Dennis Pilkey believes that statistics don’t lie, but people can deceive or even lie using statistics. This can occur by taking a statistic out of context, or being selective on what statistics are used. Recent NAFTA talks and the issue of trade deficits between Canada and the United States are a good example of this. See Graphically Speaking for examples of the use of graphs that exaggerate or distort time series changes. Not understanding graphical presentation of data can also cause inadvertent rather than deliberate misrepresentation of statistics.

Most statistics are sample based and are often cited as being representative of the sampled population 19 times out of 20.  That’s 95% of the time.  Wouldn’t it be nice if we were always right that much. Of course there are many factors that affect the accuracy rate of the results of a given survey, including the size of the sample relative to the population, how the sample was chosen and whether there are any sub-groups of interest within the sample. Many surveys have smaller samples and therefore have lower rates of reliability. There can also be response bias. This is increased if a sample is not truly random, such as an internet based poll.

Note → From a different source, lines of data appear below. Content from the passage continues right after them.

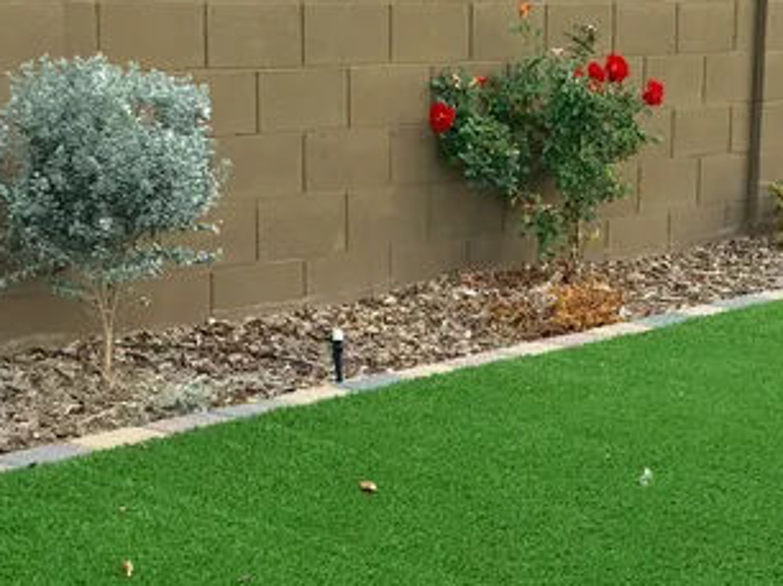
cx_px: 645
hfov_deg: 21.3
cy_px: 507
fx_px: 2057
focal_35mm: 91
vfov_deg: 16.0
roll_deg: -2.5
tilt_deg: -15.6
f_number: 2.2
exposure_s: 1/293
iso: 25
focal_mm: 4.2
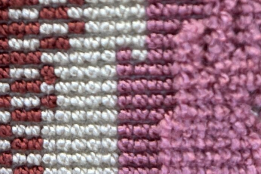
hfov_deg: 11.2
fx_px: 1327
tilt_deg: -15.5
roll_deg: +3.1
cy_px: -147
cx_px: 115
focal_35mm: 183
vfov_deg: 7.3
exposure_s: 1/120
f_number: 1.78
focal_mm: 6.86
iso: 100
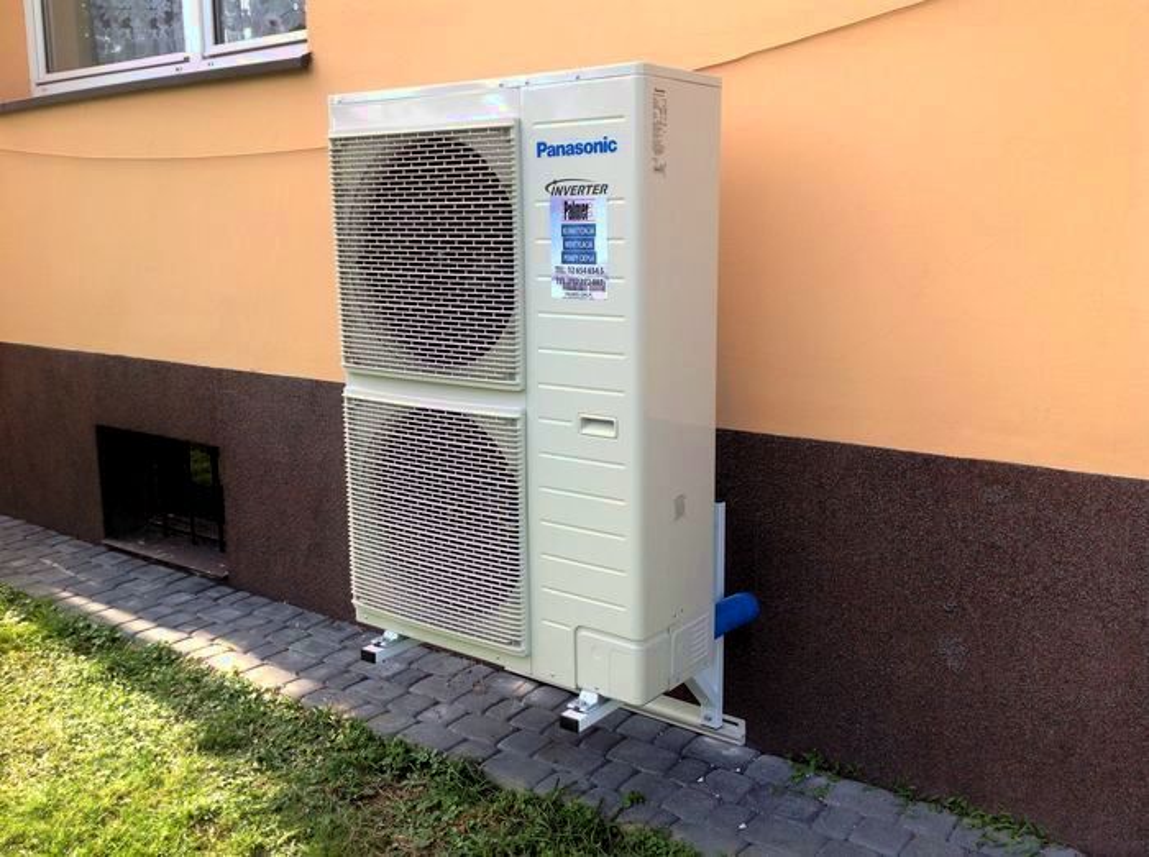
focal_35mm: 35
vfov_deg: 40.6
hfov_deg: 52.7
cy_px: 428
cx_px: 574
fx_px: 1159
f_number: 2.4
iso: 50
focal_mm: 4.28
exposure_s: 1/364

The statistics used on this site are from the Census of Population. The short form is intended to cover 100% of the population and therefore it is not a survey and not subject to sampling errors. There are however, non-response errors, people counted twice and some people missed.  The overall net accuracy or coverage for Nova Scotia in the 2016 Census was about 98%. The short form includes such things as age, gender and household living arrangements. The long form, which includes such things as education, income and home ownership details, was based on a 25% sample of households, i.e. one out of each four households are asked to complete the long form.  Dennis, in his previous work, determined that the non-response rate for the long form was likely higher than for the short form. For 2016, the Census was again made mandatory. Probably as a result of the issues caused by replacement of the 2011 long form census with the voluntary National Household Survey (NHS), the results of the 2016 Census seem to have reached a better level of completeness and accuracy.

The raw Census numbers are close but not 100% accurate. For example, the 2016 Census of Population, conducted in May 2016, counted Nova Scotia’s population to be 923,948. This compares to the official population estimate of 948,618 as of July 1, 2016. See Nova Scotia Statistics for more details about this.  While the actual number of people counted in the Census are only “very close”, the share or percentage of various characteristics such as people living alone can be considered accurate, i.e. representative of the population.

For 2011, the results of the voluntary NHS have been brought into question by a number of researchers. DWPilkey Consulting, under a project completed for United Way Halifax, demonstrated and concluded that the NHS data could not be used for neighbourhood work.  Comparison of NHS data with taxfiler information at the Census Tract level was a key part of this analysis. In a special Globe and Mail feature, Dr. David Hulchanski and his colleagues explains why they believe that the 2011 voluntary census is worthless . The sample size for the NHS was one in three, but non-response rates were very high.  Statistics Canada suppressed data for any geographic area that had over 50% non-response.  Dennis believes that people at both ends of the economic spectrum were more likely to be among those not completing the NHS. This belief was confirmed by the Hulchanski work.

Assessment of the NHS related to taxfiler data also revealed issues with the latter.  Taxfiler information is based on postal codes included on Canada Revenue Agency’s tax forms.  Over the last twenty years, Dennis Pilkey has worked with and carried out a number of analytical projects related to postal code based data. For example, the Postal Code Conversion File, a Census byproduct, had residences in Digby County with Halifax postal codes. The 2010 taxfiler data used for assessment of the NHS showed that the data attributed to Preston bore no resemblance to the corresponding 2011 Census data (short form, which was good information in contrast to the NHS).  A recent local report that compared Low Income Measures, After Tax using taxfiler data made front page news because of the alarming rate for this measure as it relates to Preston. The corresponding 2016 Census, which is based on 2015 income, had dramatically different numbers for this area. The advantage of the taxfiler data is that it is available annually compared to the Census which is every five years. The disadvantage is all the challenges of postal code vagaries in assigning the data to a physical area, especially for rural areas.

Statistics do not lie. Some sources are better than others. The survey results could be the one in twenty that produces a non-representative sample. There are many ways to choose what ones to use and how to present them. Some people may choose to take statistics out of context or interpret the numbers in a different way. Some may choose to present them in a way that exaggerates changes they are trying to demonstrate. Graphically Speaking and Thematic Mapping 101 on this site speak to the many ways that data can be visually displayed.